Estratto del documento >>

La riforma costituzionale illustrata – 9 Risparmi, CNEL e Province

costituzione-italiana(pubblicato sul quotidiano Alto Adige del 3 settembre 2016 con il titolo “Risparmi, CNEL e province”)

Come più volte ricordato, i pilastri della riforma sono da un lato la modifica del bicameralismo e dall’altro la configurazione di un nuovo sistema di relazioni tra Stato e Regioni. Ciò nonostante, vi sono anche altri aspetti minori, alcuni dei quali molto pubblicizzati nel dibattito rispetto alla loro portata reale, altri invece sicuramente importanti ma assai meno noti.

Tra i primi vi sono la riduzione dei cosiddetti costi della politica, l’abolizione del CNEL e la soppressione delle Province. Sul “contenimento dei costi di funzionamento delle istituzioni”, che appare vistosamente, insieme alla “riduzione del numero dei parlamentari” nella rubrica della legge costituzionale su cui si terrà il referendum, gli interventi sono tre: a) la riduzione (da 310 a 100 o poco più) dei senatori, con relativa soppressione delle indennità (attualmente l’8% dei costi complessivi del Senato); b) la “integrazione funzionale” delle amministrazioni di Camera e Senato prevista dall’art. 40 c. 3 della legge di riforma, per ridurre duplicazioni e c) la discussa previsione (art. 40 c. 2) secondo cui “non possono essere corrisposti rimborsi o analoghi trasferimenti monetari recanti oneri a carico della finanza pubblica in favore dei gruppi politici presenti nei Consigli regionali”: una disposizione detta “taglia-portaborse” che però può anche compromettere il funzionamento dei Consigli stessi, oltre a comprimerne sicuramente l’autonomia (da notare che si applica anche alla Regioni speciali).

Estratti del materiale >>

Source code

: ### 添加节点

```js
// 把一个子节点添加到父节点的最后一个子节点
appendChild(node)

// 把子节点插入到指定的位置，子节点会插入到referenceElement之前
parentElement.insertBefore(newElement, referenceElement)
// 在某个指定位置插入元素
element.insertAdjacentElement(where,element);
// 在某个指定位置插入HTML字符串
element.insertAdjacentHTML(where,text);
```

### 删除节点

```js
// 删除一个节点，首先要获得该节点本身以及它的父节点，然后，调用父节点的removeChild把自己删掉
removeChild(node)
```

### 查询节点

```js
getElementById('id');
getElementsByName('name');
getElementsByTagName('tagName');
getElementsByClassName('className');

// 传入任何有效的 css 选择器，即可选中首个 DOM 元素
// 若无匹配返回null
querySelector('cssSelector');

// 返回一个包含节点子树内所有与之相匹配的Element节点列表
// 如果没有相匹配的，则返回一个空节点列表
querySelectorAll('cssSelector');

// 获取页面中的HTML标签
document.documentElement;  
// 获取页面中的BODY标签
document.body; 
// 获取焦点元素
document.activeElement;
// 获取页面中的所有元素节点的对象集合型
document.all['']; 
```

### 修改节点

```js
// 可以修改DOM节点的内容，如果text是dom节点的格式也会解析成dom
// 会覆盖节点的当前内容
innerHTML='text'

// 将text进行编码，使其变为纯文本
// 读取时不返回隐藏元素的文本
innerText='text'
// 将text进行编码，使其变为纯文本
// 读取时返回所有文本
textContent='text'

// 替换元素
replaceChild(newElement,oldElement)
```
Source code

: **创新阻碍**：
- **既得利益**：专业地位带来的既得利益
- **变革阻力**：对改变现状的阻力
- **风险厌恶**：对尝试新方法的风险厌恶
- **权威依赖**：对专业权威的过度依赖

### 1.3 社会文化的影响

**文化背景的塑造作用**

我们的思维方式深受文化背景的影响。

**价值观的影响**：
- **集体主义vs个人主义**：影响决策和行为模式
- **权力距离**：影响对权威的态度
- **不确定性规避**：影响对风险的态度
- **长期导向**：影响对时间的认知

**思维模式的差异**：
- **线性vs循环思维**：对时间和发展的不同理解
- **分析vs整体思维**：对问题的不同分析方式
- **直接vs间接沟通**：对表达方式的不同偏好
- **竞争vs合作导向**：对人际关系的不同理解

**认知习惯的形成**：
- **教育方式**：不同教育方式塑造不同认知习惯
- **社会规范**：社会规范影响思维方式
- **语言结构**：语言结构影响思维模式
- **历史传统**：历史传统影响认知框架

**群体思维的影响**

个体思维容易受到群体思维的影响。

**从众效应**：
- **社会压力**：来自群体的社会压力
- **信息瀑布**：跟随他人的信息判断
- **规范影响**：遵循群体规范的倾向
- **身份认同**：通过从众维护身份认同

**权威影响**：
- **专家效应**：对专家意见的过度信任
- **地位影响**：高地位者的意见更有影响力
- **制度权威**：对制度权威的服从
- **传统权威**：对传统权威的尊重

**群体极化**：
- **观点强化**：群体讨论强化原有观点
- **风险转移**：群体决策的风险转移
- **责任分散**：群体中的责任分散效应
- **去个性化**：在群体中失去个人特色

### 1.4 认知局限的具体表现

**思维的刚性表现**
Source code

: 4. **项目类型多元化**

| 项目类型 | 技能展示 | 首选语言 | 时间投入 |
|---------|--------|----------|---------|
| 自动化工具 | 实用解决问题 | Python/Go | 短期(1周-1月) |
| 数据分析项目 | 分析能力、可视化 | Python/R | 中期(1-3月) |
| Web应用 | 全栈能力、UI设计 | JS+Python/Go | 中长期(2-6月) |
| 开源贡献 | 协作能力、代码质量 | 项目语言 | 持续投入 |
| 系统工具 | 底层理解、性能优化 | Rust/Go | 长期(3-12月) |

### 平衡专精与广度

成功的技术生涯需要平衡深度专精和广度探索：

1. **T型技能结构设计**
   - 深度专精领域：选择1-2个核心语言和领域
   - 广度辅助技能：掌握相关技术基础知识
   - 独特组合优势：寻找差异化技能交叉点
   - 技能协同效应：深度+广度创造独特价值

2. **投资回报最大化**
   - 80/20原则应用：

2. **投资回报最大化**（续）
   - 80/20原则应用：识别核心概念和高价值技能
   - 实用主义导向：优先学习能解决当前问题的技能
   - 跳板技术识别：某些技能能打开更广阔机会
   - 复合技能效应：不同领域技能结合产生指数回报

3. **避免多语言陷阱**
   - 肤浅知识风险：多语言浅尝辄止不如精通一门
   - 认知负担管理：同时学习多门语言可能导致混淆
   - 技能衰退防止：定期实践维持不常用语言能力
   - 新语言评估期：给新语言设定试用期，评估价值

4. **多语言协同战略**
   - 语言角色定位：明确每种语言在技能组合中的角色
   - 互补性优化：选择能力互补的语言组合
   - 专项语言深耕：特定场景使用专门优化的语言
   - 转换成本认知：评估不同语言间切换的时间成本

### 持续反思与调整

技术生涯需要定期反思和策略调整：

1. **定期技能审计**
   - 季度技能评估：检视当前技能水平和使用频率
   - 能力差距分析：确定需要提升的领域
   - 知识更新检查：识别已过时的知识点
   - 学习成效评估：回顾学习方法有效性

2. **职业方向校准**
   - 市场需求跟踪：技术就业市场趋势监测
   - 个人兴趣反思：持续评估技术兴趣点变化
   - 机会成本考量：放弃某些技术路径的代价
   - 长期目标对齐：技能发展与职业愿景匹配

Da fare >>
1. Per favore, copia dal testo sulla riforma costituzionale il tratto che va da "La riforma costituzionale" fino a "assai meno noti.".
2. Secondo il testo sulla riforma costituzionale, quale quota dei costi complessivi del Senato rappresentano attualmente le indennità dei senatori?

Soluzioni >>
1.
La riforma costituzionale illustrata – 9 Risparmi, CNEL e Province

costituzione-italiana(pubblicato sul quotidiano Alto Adige del 3 settembre 2016 con il titolo “Risparmi, CNEL e province”)

Come più volte ricordato, i pilastri della riforma sono da un lato la modifica del bicameralismo e dall’altro la configurazione di un nuovo sistema di relazioni tra Stato e Regioni. Ciò nonostante, vi sono anche altri aspetti minori, alcuni dei quali molto pubblicizzati nel dibattito rispetto alla loro portata reale, altri invece sicuramente importanti ma assai meno noti.

2. L'8%.